| INFORMATION SUPPLIED |
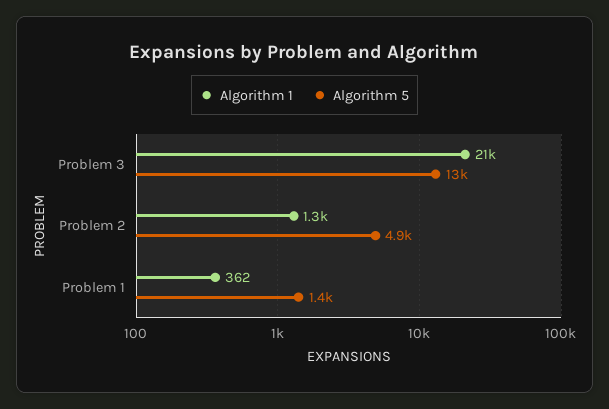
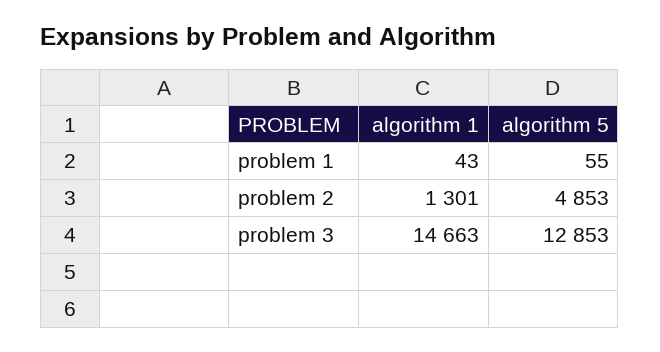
Algorithm 1, Problem 3: 21000 -> 14663
Algorithm 1, Problem 1: 362 -> 43
Algorithm 5, Problem 1: 1400 -> 55

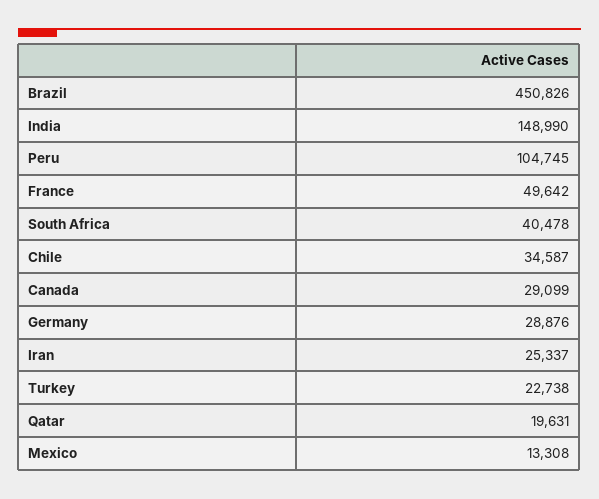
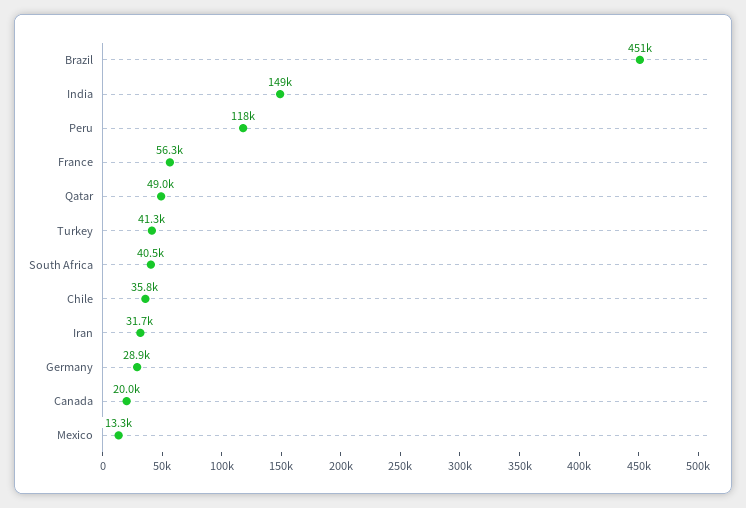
Peru: 104745 -> 118000
France: 49642 -> 56300
Chile: 34587 -> 35800
Canada: 29099 -> 20000
Iran: 25337 -> 31700
Turkey: 22738 -> 41300
Qatar: 19631 -> 49000

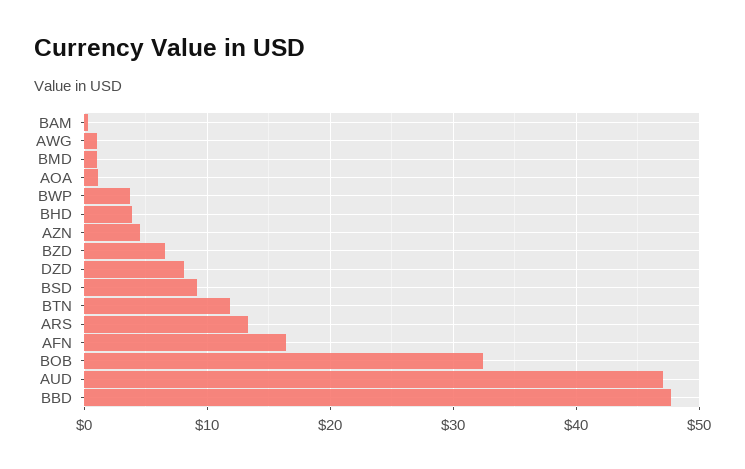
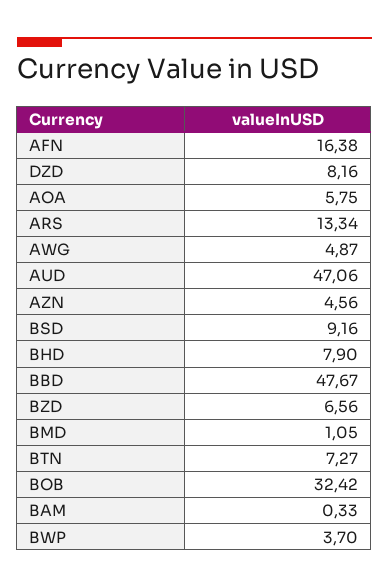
AWG: 1 -> 4.87
AOA: 1 -> 5.75
BHD: 4 -> 7.9
BTN: 12 -> 7.27

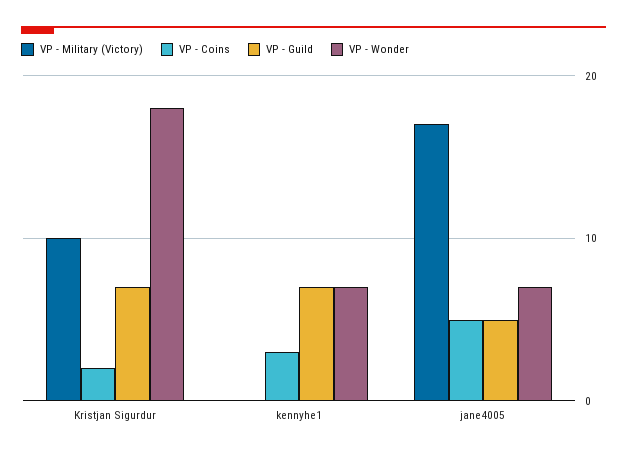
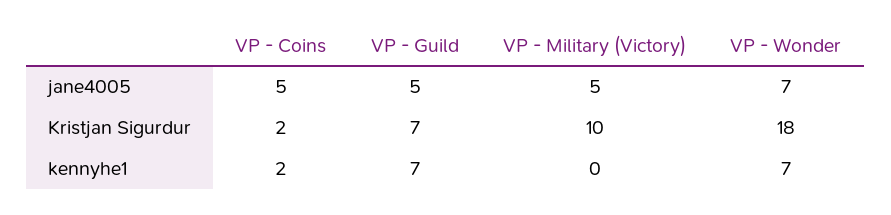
VP - Coins, kennyhe1: 3 -> 2
VP - Military (Victory), jane4005: 17 -> 5

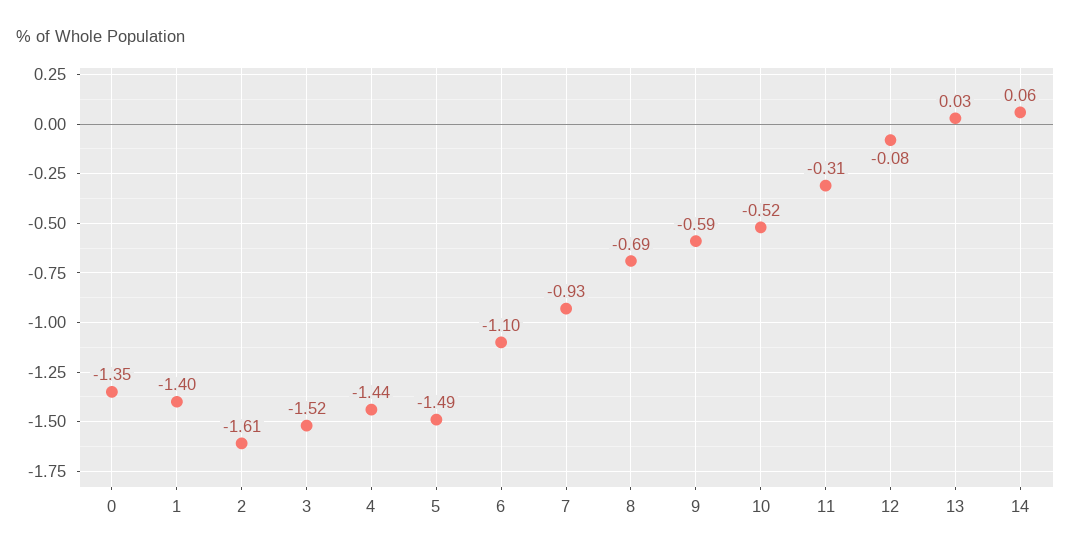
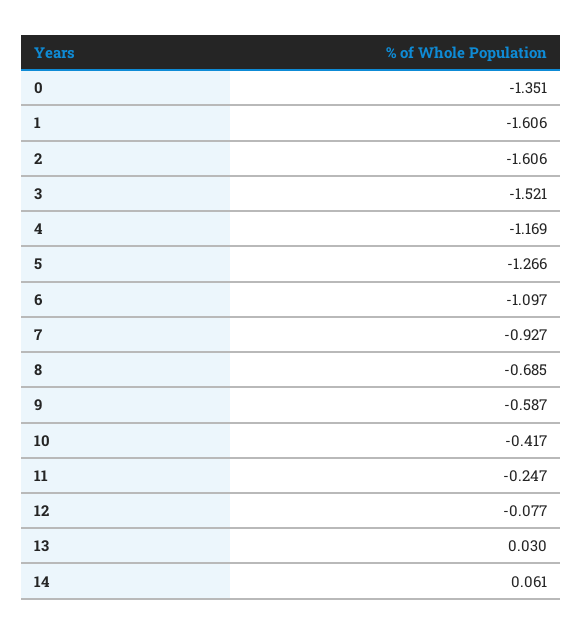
1: -1.4 -> -1.606
4: -1.44 -> -1.169
5: -1.49 -> -1.266
10: -0.52 -> -0.417
11: -0.31 -> -0.247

| TASK STATEMENT |
Could the lines above be copied out exactly, with no image carried over?

| SOLUTION TO THE PROBLEM |
Algorithm 1, Problem 3: 21000 -> 14663
Algorithm 1, Problem 1: 362 -> 43
Algorithm 5, Problem 1: 1400 -> 55

Peru: 104745 -> 118000
France: 49642 -> 56300
Chile: 34587 -> 35800
Canada: 29099 -> 20000
Iran: 25337 -> 31700
Turkey: 22738 -> 41300
Qatar: 19631 -> 49000

AWG: 1 -> 4.87
AOA: 1 -> 5.75
BHD: 4 -> 7.9
BTN: 12 -> 7.27

VP - Coins, kennyhe1: 3 -> 2
VP - Military (Victory), jane4005: 17 -> 5

1: -1.4 -> -1.606
4: -1.44 -> -1.169
5: -1.49 -> -1.266
10: -0.52 -> -0.417
11: -0.31 -> -0.247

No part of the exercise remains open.